Saat Arya pergi meninggalkan rel, aku tetap berdiri di tempatku, tubuhku menggigil karena hujan yang semakin deras dan perasaan bersalah yang semakin menggerogoti. Aku mencoba mengikuti jejaknya lagi, tapi langkahku terasa berat, semakin berat. Ketika aku akhirnya mendekati daerah kontrakannya, suasana menjadi semakin sunyi. Hujan masih turun deras, dan jalanan lengang.
Di depan gang kecil menuju kontrakannya, seekor kucing hitam tiba-tiba muncul dari balik bayangan. Matanya menatap lurus ke arahku, seperti sedang mengawasi. Aku berhenti, merasa waswas. Kucing itu tidak bergerak, hanya berdiri diam di tengah jalan, membuat suasana semakin mencekam. Seperti ada sesuatu yang salah.

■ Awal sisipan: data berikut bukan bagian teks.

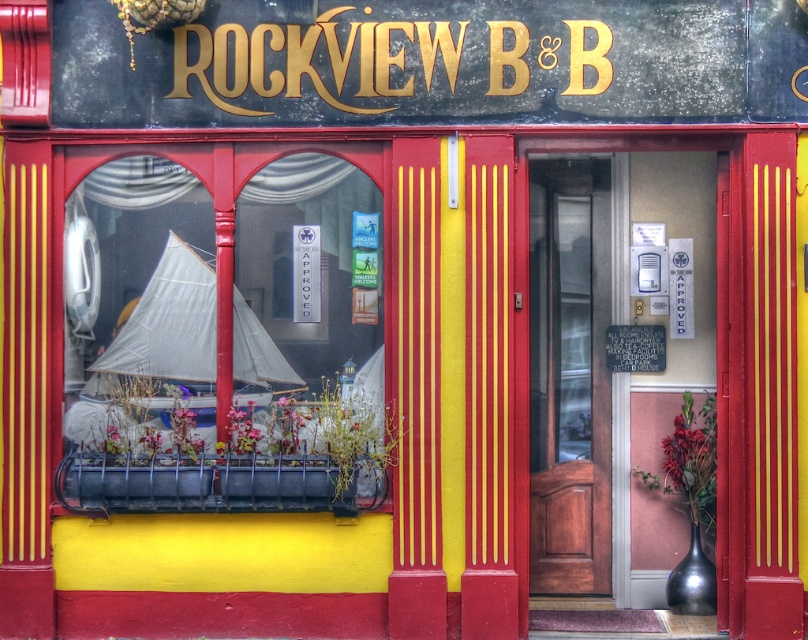
Question: Which object is farther from the camera taking this photo?

Choices:
 (A) gold metallic sign at upper center
 (B) mahogany wood door at center
 (C) wooden door at center

Answer: (B)

Question: Which point is farther to the camera?

Choices:
 (A) gold metallic sign at upper center
 (B) wooden door at center
 (C) mahogany wood door at center

Answer: (C)

Question: Does mahogany wood door at center have a larger size compared to gold metallic sign at upper center?

Choices:
 (A) no
 (B) yes

Answer: (B)

Question: Based on their relative distances, which object is nearer to the gold metallic sign at upper center?

Choices:
 (A) mahogany wood door at center
 (B) wooden door at center

Answer: (A)

Question: Does wooden door at center come behind mahogany wood door at center?

Choices:
 (A) no
 (B) yes

Answer: (A)

Question: Is wooden door at center below gold metallic sign at upper center?

Choices:
 (A) no
 (B) yes

Answer: (B)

Aku mencoba berjalan melewatinya, tetapi entah kenapa aku merasa langkahku semakin berat. Bayangan Arya dan kejadian di rel tadi terus muncul di pikiranku. Aku mulai merasa seperti ada sesuatu yang salah—bukan hanya dengan Arya, tetapi juga dengan diriku sendiri. Kenapa aku selalu terlalu takut untuk bertindak? Kenapa aku tidak pernah berani mendekati dia, apalagi menolongnya?
Kucing hitam itu akhirnya berbalik dan pergi ke arah lain, tapi bayangan matanya tetap membekas di pikiranku. Saat aku akhirnya sampai di rumah, aku merasa semua itu tidak akan hilang begitu saja. Penyesalan terus menghantui, seperti bayangan yang menempel erat.

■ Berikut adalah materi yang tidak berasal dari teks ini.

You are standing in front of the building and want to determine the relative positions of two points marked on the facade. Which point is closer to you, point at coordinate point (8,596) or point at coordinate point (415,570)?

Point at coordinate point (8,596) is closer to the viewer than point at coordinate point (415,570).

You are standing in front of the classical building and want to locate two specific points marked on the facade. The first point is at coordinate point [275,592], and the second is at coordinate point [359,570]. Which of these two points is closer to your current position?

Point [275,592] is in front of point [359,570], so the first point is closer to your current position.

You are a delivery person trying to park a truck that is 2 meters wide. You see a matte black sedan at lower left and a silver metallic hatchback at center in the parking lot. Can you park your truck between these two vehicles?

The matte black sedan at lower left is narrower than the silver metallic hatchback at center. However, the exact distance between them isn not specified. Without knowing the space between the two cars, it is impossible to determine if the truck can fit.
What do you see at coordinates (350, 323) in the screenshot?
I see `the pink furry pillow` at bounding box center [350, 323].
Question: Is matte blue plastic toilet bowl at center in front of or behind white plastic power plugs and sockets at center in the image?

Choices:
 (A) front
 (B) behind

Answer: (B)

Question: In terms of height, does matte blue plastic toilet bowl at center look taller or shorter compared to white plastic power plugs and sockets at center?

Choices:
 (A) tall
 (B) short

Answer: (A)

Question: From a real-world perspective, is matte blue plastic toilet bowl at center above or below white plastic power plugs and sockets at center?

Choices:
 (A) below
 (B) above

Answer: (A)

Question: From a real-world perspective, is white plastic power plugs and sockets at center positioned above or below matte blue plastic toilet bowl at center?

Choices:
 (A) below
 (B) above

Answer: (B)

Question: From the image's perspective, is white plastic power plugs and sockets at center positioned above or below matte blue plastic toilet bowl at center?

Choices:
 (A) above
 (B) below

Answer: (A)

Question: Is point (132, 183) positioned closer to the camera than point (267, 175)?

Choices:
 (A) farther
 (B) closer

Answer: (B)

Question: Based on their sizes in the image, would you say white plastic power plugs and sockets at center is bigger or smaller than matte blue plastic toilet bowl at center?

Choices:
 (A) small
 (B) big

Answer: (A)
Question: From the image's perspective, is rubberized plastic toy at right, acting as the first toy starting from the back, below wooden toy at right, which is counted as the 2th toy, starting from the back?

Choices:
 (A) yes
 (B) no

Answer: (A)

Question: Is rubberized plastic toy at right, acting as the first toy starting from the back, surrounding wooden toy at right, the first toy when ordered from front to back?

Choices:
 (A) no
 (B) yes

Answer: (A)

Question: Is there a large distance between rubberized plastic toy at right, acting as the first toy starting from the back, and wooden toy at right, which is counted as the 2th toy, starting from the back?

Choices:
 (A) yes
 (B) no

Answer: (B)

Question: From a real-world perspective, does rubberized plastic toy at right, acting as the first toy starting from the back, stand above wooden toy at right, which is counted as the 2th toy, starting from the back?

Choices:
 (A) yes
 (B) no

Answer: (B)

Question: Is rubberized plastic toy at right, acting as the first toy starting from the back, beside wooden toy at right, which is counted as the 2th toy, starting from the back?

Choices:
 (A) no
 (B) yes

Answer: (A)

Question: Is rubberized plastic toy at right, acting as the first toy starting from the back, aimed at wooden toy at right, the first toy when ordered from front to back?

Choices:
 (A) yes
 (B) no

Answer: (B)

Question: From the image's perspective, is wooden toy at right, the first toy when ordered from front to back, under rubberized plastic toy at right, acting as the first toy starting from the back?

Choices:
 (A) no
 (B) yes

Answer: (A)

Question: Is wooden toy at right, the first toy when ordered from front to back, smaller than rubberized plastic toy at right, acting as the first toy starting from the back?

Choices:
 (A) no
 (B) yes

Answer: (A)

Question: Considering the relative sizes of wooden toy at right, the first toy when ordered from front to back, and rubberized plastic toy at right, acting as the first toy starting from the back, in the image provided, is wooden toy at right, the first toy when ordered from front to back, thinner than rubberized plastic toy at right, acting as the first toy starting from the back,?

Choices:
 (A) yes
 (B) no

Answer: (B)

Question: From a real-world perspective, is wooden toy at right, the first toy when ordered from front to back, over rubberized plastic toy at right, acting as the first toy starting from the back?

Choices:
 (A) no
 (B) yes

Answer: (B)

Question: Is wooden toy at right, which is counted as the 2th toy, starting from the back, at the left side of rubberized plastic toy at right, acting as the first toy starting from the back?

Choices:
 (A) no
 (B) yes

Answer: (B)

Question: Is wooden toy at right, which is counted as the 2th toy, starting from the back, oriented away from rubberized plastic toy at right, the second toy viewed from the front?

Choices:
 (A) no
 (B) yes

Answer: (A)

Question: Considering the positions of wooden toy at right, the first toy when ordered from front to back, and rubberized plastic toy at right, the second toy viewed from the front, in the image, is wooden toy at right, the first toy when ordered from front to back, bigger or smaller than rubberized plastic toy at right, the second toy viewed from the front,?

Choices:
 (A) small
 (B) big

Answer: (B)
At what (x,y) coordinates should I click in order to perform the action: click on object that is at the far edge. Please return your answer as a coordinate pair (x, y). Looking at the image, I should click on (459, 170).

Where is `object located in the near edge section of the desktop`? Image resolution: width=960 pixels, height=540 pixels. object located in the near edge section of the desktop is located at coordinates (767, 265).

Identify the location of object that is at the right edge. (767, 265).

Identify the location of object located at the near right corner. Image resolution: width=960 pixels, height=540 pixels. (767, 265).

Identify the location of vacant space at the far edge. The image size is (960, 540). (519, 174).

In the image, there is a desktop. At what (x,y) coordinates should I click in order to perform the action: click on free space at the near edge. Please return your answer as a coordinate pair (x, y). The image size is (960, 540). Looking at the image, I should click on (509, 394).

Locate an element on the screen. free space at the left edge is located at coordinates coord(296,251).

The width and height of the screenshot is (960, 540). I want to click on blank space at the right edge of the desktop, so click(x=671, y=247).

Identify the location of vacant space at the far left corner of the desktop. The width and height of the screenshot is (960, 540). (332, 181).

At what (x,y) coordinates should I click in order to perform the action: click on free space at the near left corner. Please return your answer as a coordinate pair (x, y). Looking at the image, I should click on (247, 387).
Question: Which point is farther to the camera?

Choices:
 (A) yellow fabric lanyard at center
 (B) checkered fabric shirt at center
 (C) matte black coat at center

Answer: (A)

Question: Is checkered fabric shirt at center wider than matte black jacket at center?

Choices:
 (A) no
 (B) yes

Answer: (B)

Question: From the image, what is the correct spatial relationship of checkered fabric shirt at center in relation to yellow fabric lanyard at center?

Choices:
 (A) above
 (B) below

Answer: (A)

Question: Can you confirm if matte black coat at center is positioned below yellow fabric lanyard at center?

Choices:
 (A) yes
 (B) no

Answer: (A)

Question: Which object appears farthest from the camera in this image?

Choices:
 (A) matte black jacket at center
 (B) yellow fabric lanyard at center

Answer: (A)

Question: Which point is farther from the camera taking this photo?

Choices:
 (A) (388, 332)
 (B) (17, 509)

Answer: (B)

Malam itu, aku duduk di tepi tempat tidur, memandangi hujan yang masih turun di luar jendela. Aku memikirkan Arya, rel kereta, dan kucing hitam tadi. Semua terasa seperti bagian dari sesuatu yang lebih besar, sesuatu yang aku tidak mengerti. Tapi yang aku tahu, aku tidak bisa terus seperti ini. Aku harus melakukan sesuatu, sebelum semuanya terlambat.

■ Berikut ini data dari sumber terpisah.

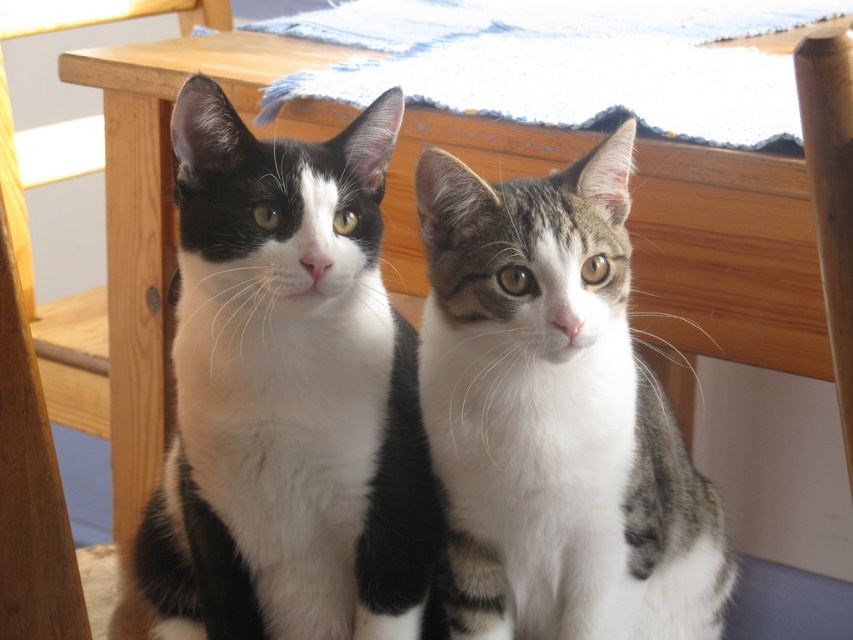
Looking at this image, you are observing two cats sitting together indoors. The cats are the black and white fur cat at center and another cat. Which cat is positioned closer to the left side of the image?

The black and white fur cat at center is located at point (287,394), which means it is positioned closer to the left side of the image compared to the other cat.

You are a photographer trying to capture both cats in a single photo. Since the black and white fur cat at center and the tabby fur cat at center are overlapping, which cat is blocking the view of the other?

The black and white fur cat at center is positioned over the tabby fur cat at center, so it is blocking the view of the tabby fur cat at center.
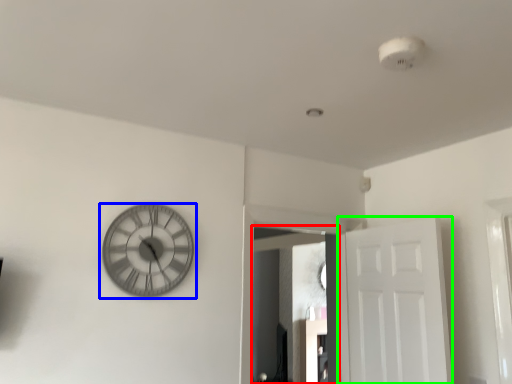
Question: Which is nearer to the mirror (highlighted by a red box)? wall clock (highlighted by a blue box) or door (highlighted by a green box).

Choices:
 (A) wall clock
 (B) door

Answer: (B)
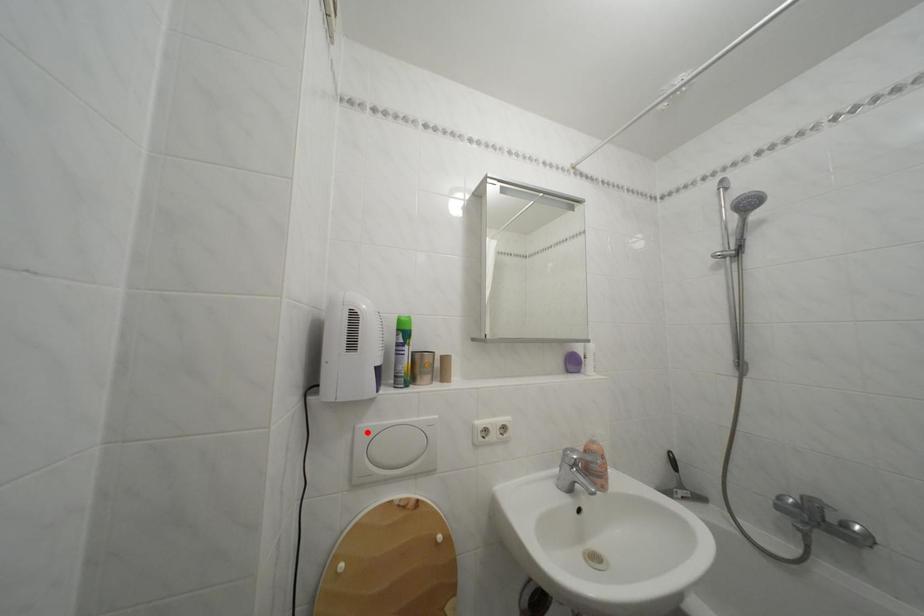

Penyesalan itu mulai menggerogoti pikiranku. Aku tahu, jika aku terus diam, aku akan kehilangan kesempatan untuk memahami Arya, dan mungkin juga kehilangan dia. Tapi di sisi lain, aku takut menghadapi apa yang sebenarnya terjadi. Dan dalam keheningan malam itu, aku berjanji pada diriku sendiri: aku akan menemukan keberanian untuk mendekatinya, apapun yang terjadi. Tapi aku tidak tahu, apakah aku masih punya cukup waktu.